Она встала в дверях и нахмурилась:
– Странно. Это вы уже должны были проходить. Это называется метафора…
– Подожди, – перебил я. – Я знаю, что такое метафора. Это переносное значение: «глаз-алмаз», «железная леди» и тому подобное. Но при чем здесь…
– Да, молодец. – Вика, по обыкновению, не дослушала, скрылась на кухне и завозилась с чайником. Одновременно она не забывала кричать мне в зал: – Только переносное значение – понятие широкое. Я говорю о метафоре как о любом косвенном или образном выражении смысла. В каком-то смысле мы живем в мире метафор. Ты говоришь: спор – это война, и ты понимаешь, что это не поэтическая фигура речи, а самая близкая реальность. Ты споришь и ведешь себя как на войне – атаки, контратаки, и это не кажется тебе чем-то странным. Потому что это же так понятно: спор – это война. Или время. Что такое время?

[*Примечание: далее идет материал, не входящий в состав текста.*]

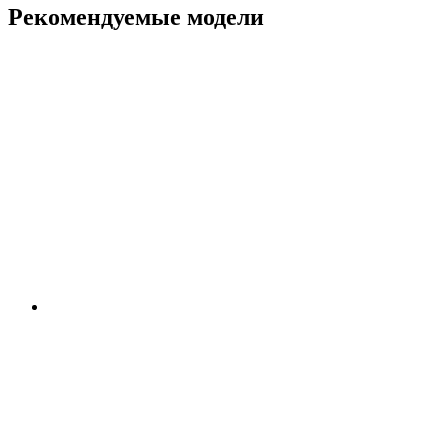
Рекомендуемые модели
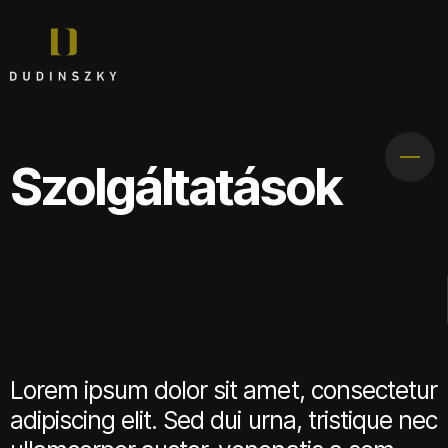
Szolgáltatások
Lorem ipsum dolor sit amet, consectetur
adipiscing elit. Sed dui urna, tristique nec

– Деньги, – крикнул я в ответ.
– В посудной лавке гуляет…
– Слон.
– Тетя, достань…
– Воробушка.
– Все верно! Мы говорим на языке метафор, потому что не все в этой жизни можно и нужно выражать прямо. Странички наших убитых – это тоже своего рода метафоры. Вернее, метафора.
– Метафора?
– Ну да. Одна метафора. Потому что все написанное тут – это метафора одной-единственной мысли.
Поверить в то, что под этим неисчислимым количеством слов и картинок скрывается только одна мысль, было довольно сложно. Я еще раз обратился к стене Светланы Романихиной, прокрутил страницу вверх и вниз, заглянул в глаза няшам на безоблачных курортах и, кажется, понял, о чем говорит Виктория. Я встал со своего кресла и переместился на высокий барный стул на кухне. Тетка заменила обыкновенный стол на барный, поэтому и стулья к столу полагались соответствующие. Сама Вика вообще ела стоя, утверждая, что так пища усваивается лучше и не откладывается в ненужных местах.
– Ты считаешь, они транслировали мысль «мы идиоты, у нас ужасный вкус»? – рискнул предположить я.
– Нет. Это твоя мысль. Ты основываешься на собственной оценке написанного. А теперь встань на их точку зрения.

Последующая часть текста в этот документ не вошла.